6456 Nagasawa Rosetsu (1754-1799)
A set of four fusuma (sliding doors) painted in ink on a buff ground. The moonlit landscape shows eleven puppies at play and sleeping on a riverbank.
Signed: Heian Rosetsu sha
Seals: Nagasawa Gyo in and Rosetsu
(Painted by Rosetsu of Kyoto)
Japan 18th century Edo period
Dimensions: H. 66½” x 147¼” (168.5cm x 374cm)
Japanese buildings are often made up of rooms divided by fusuma (sliding doors); these are made of paper within a wood frame and gave rise to an important form of interior decoration. Castles, temples and the homes of the rich would employ famous artists to decorate these interiors. Maruyama Okyo and his pupils, including Rosetsu, painted a number of fusuma for temples where they remain to this day; and therefore, are rarely seen on the market. In 1786, on Okyo’s recommendation, Rosetsu toured Wakayama to paint fusuma in various temples there; he also received commissions from wealthy families in the area where his works still remain today. It is fair to assume that these fusuma, bearing the same seals as some of those used by Rosetsu whilst in the Province were painted during his tour of the area.
Nagasawa Rosetsu 1754 – 1799. Maruyama painter. Rosetsu was born and raised in the family of a low-ranking samurai of the Yoda clan in Yamashiro. While still young, he went to Kyoto to study with Maruyama Okyo, the founder of the Maruyama School of Panting, where he learned the fundamentals of drawing. He was not satisfied with the well-balanced, classical approach of his master and created his own style, resulting in a large number of bold, idiosyncratic works. On Okyo’s recommendation Rosetsu left for southern Kii Province (now Wakayama Prefecture) in 1786 and stayed for a year at the Muryoji, Sodoji and Jojuji temples of the Zen Buddhist sect. Rosetsu created over 140 wall and screen paintings during this short period of time, most of which have been designated Important Cultural Properties. He was in his mid-thirties when he executed these works yet they survive in these temples to this day, they are, without exception, very ambitious paintings.
He was an extraordinarily versatile artist, at times close to the suiboku (literally; water and ink) style of the Muromachi school of painting, and at others borrowing themes from Ukiyo-e masters and painting famous Bijin.

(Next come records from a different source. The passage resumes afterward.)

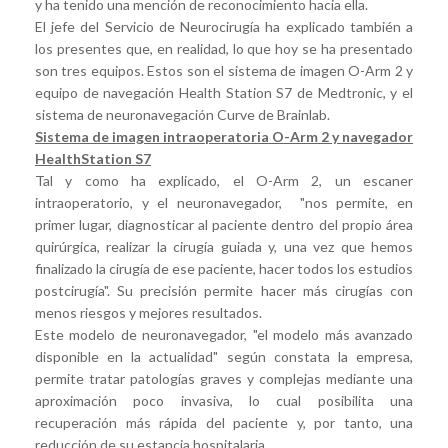
y ha tenido una mención de reconocimiento hacia ella.
El jefe del Servicio de Neurocirugía ha explicado también a
los presentes que, en realidad, lo que hoy se ha presentado
son tres equipos. Estos son el sistema de imagen O-Arm 2 y
equipo de navegación Health Station S7 de Medtronic, y el
sistema de neuronavegación Curve de Brainlab.
Sistema de imagen intraoperatoria O-Arm 2 y navegador
HealthStation S7
Tal y como ha explicado, el O-Arm 2, un escaner
intraoperatorio, y el neuronavegador, "nos permite, en
primer lugar, diagnosticar al paciente dentro del propio área
quirúrgica, realizar la cirugía guiada y, una vez que hemos
finalizado la cirugía de ese paciente, hacer todos los estudios
postcirugía". Su precisión permite hacer más cirugías con
menos riesgos y mejores resultados.
Este modelo de neuronavegador, "el modelo más avanzado
disponible en la actualidad" según constata la empresa,
permite tratar patologías graves y complejas mediante una
aproximación poco invasiva, lo cual posibilita una
recuperación más rápida del paciente y, por tanto, una
reducción de su estancia hospitalaria.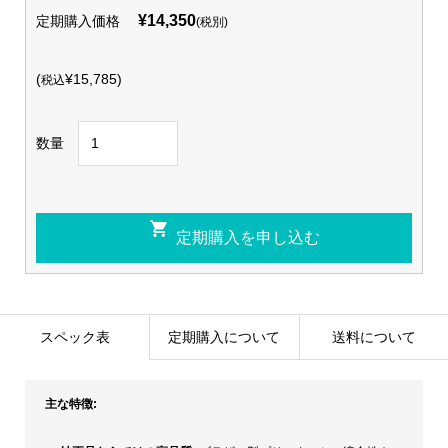
¥14,350
定期購入価格
(税別)
(
¥15,785)
税込
数量
スペック表
定期購入について
送料について
主な特徴: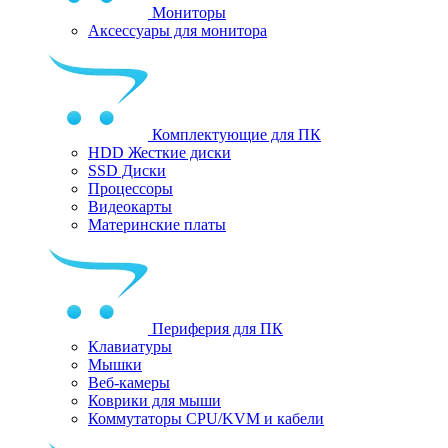
Мониторы
Аксессуары для монитора
Комплектующие для ПК
HDD Жесткие диски
SSD Диски
Процессоры
Видеокарты
Материнские платы
Периферия для ПК
Клавиатуры
Мышки
Веб-камеры
Коврики для мыши
Коммутаторы CPU/KVM и кабели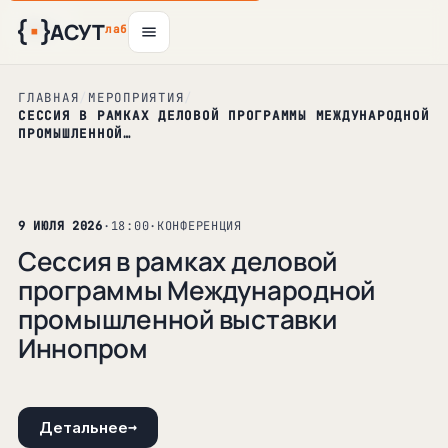
АСУТ
10
13
13
13
авг
авг
авг
авг
лаб
ГЛАВНАЯ
/
МЕРОПРИЯТИЯ
/
СЕССИЯ В РАМКАХ ДЕЛОВОЙ ПРОГРАММЫ МЕЖДУНАРОДНОЙ
ПРОМЫШЛЕННОЙ…
9 ИЮЛЯ 2026
·
18:00
·
КОНФЕРЕНЦИЯ
Сессия в рамках деловой
программы Международной
промышленной выставки
Иннопром
→
Детальнее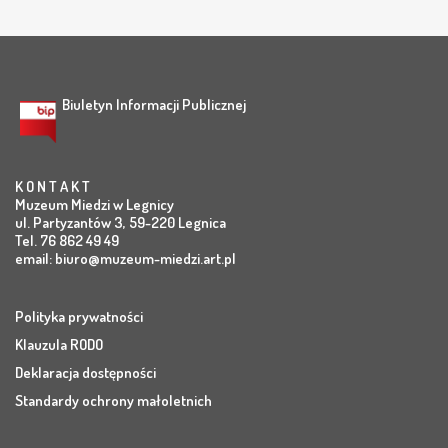
Biuletyn Informacji Publicznej
K O N T A K T
Muzeum Miedzi w Legnicy
ul. Partyzantów 3, 59-220 Legnica
Tel. 76 862 49 49
email:
biuro@muzeum-miedzi.art.pl
Polityka prywatności
Klauzula RODO
Deklaracja dostępności
Standardy ochrony małoletnich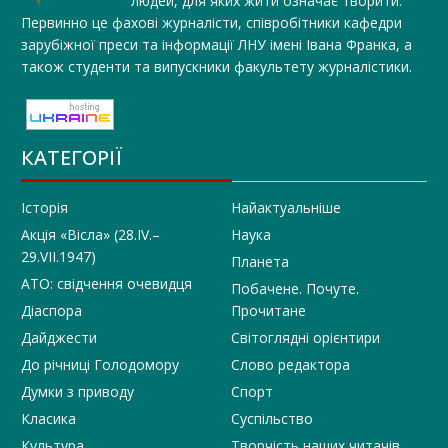
людей, для яких жити означає творити.
Первинно це фахові журналісти, співробітники кафедри
зарубіжної преси та інформації ЛНУ імені Івана Франка, а
також студенти та випускники факультету журналістики.
КАТЕГОРІЇ
Історія
Найактуальніше
Акція «Вісла» (28.IV.–
Наука
29.VII.1947)
Планета
АТО: свідчення очевидця
Побачене. Почуте.
Діаспора
Прочитане
Дайджести
Світоглядні орієнтири
До річниці Голодомору
Слово редактора
Думки з приводу
Спорт
Класика
Суспільство
Культура
Творчість наших читачів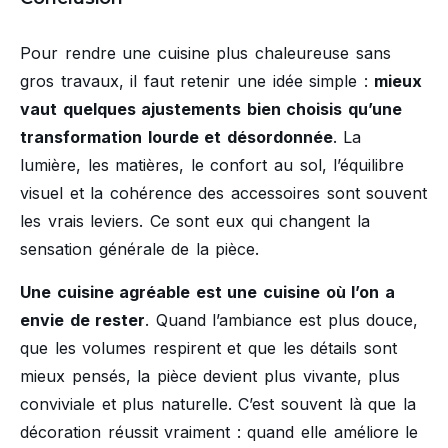
Pour rendre une cuisine plus chaleureuse sans
gros travaux, il faut retenir une idée simple :
mieux
vaut quelques ajustements bien choisis qu’une
transformation lourde et désordonnée
. La
lumière, les matières, le confort au sol, l’équilibre
visuel et la cohérence des accessoires sont souvent
les vrais leviers. Ce sont eux qui changent la
sensation générale de la pièce.
Une cuisine agréable est une cuisine où l’on a
envie de rester
. Quand l’ambiance est plus douce,
que les volumes respirent et que les détails sont
mieux pensés, la pièce devient plus vivante, plus
conviviale et plus naturelle. C’est souvent là que la
décoration réussit vraiment : quand elle améliore le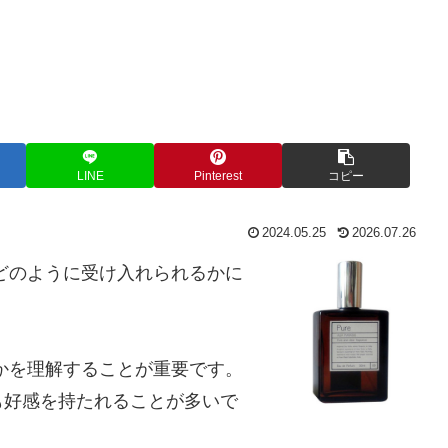
LINE
Pinterest
コピー
2024.05.25
2026.07.26
どのように受け入れられるかに
かを理解することが重要です。
も好感を持たれることが多いで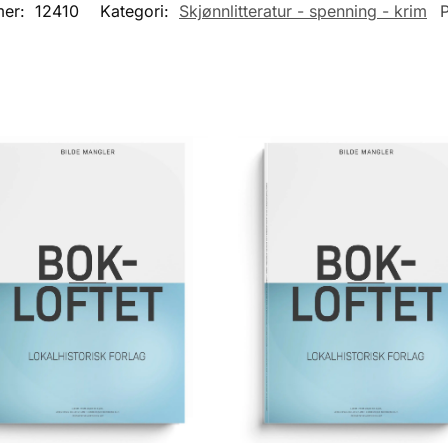
mer:
12410
Kategori:
Skjønnlitteratur - spenning - krim
P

He often combined the bold composition of the Rimpa School with the humour of Zenga, frequently using a flat brush, or holding the brush in a slanting position, using different tones of ink in the same broad stroke. Occasionally he worked in a sort of Western technique called doro-e, a thick paint mixed with Chinese white.

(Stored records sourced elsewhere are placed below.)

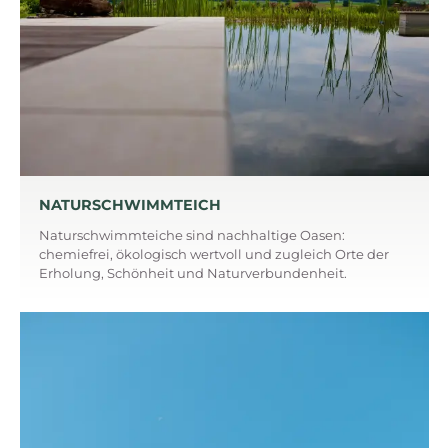
NATURSCHWIMMTEICH
Naturschwimmteiche sind nachhaltige Oasen:
chemiefrei, ökologisch wertvoll und zugleich Orte der
Erholung, Schönheit und Naturverbundenheit.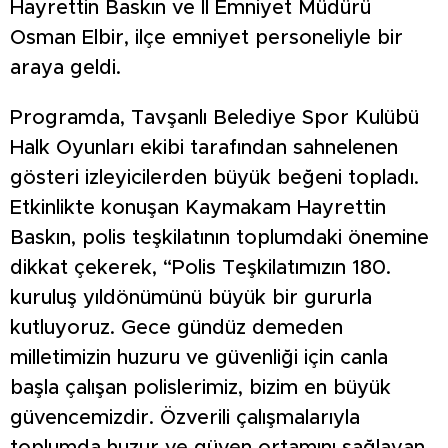
Hayrettin Baskın ve İl Emniyet Müdürü
Osman Elbir, ilçe emniyet personeliyle bir
araya geldi.
Programda, Tavşanlı Belediye Spor Kulübü
Halk Oyunları ekibi tarafından sahnelenen
gösteri izleyicilerden büyük beğeni topladı.
Etkinlikte konuşan Kaymakam Hayrettin
Baskın, polis teşkilatının toplumdaki önemine
dikkat çekerek, “Polis Teşkilatımızın 180.
kuruluş yıldönümünü büyük bir gururla
kutluyoruz. Gece gündüz demeden
milletimizin huzuru ve güvenliği için canla
başla çalışan polislerimiz, bizim en büyük
güvencemizdir. Özverili çalışmalarıyla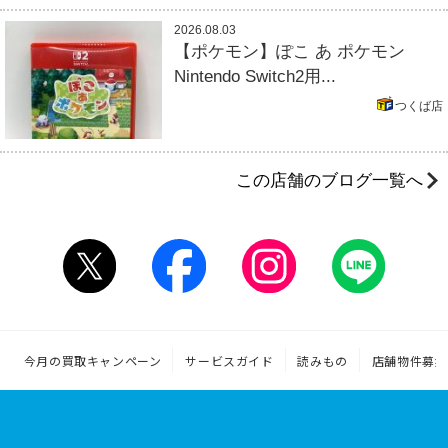
2026.08.03
【ポケモン】ぽこ あ ポケモン
Nintendo Switch2用...
つくば店
この店舗のブログ一覧へ
今月の買取キャンペーン
サービスガイド
読みもの
店舗物件募集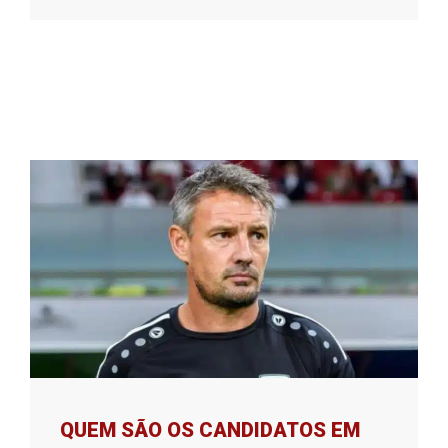
QUEM SÃO OS CANDIDATOS EM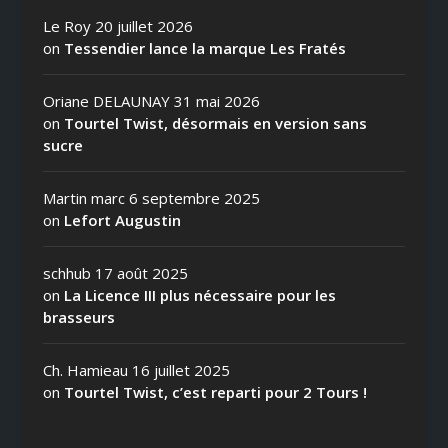
Le Roy
20 juillet 2026
on
Tessendier lance la marque Les Fratés
Oriane DELAUNAY
31 mai 2026
on
Tourtel Twist, désormais en version sans
sucre
Martin marc
6 septembre 2025
on
Lefort Augustin
schhub
17 août 2025
on
La Licence III plus nécessaire pour les
brasseurs
Ch. Hamieau
16 juillet 2025
on
Tourtel Twist, c’est reparti pour 2 Tours !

For a similar set of four fusuma in the collection of Mr & Mrs C.D. Carter, U.S.A. see: Maruyama, Seventy Years, Volume Two, p.248, pl. 464; a set of fusuma featuring puppies see: Exhibition Nagasawa Rosetsu: The 200th Anniversary of His Death. Nihon Keizai Shimbun, Inc 2000. Pp. 58 & 59, and a furosaki screen in the collection of Edo Sen-ke Kawakami Sosetsu, Tokyo, see: Nagasawa Rosetsu The Fanciful Painter, Miho Museum, pp. 96 & 97, pl. 40.

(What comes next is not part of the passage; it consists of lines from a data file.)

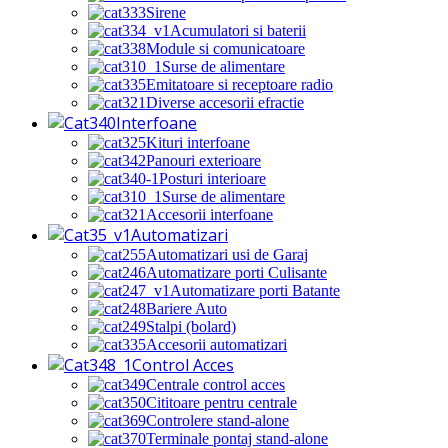
Sirene
Acumulatori si baterii
Module si comunicatoare
Surse de alimentare
Emitatoare si receptoare radio
Diverse accesorii efractie
Interfoane
Kituri interfoane
Panouri exterioare
Posturi interioare
Surse de alimentare
Accesorii interfoane
Automatizari
Automatizari usi de Garaj
Automatizare porti Culisante
Automatizare porti Batante
Bariere Auto
Stalpi (bolard)
Accesorii automatizari
Control Acces
Centrale control acces
Cititoare pentru centrale
Controlere stand-alone
Terminale pontaj stand-alone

Works by the artist can be found in the collections of: Ashmolean Museum, Oxford; Art Museum, Princeton University, New Jersey; British Museum, London; Cleveland Museum of Art, Ohio; Daijo-ji Kasumi-mura, Hyogo-ken; Fine Arts Museum of San Francisco, California; Fogg Art Museum, Cambridge, Massachusetts; Freer Gallery of Art, Washington D.C.; Itsukushima Shrine Treasure House, Miyajima, Hiroshima-ken; Itsuo Art Museum, Osaka; Joju-ji, Wakayama-ken; Kotohira Shrine Museum, Kagawa-ken; Metropolitan Museum of Art, New York; Museum of Fine Arts, Boston, Massachusetts; Muryo-ji, Wakayama-ken; Nezu Art Museum, Tokyo; Sodo-ji, Wakayama-ken; Stanford University Art Gallery and Museum, California; Tokyo National Museum; University of Michigan Museum of Art, Ann Arbor; Worcester Art Museum, Massachusetts.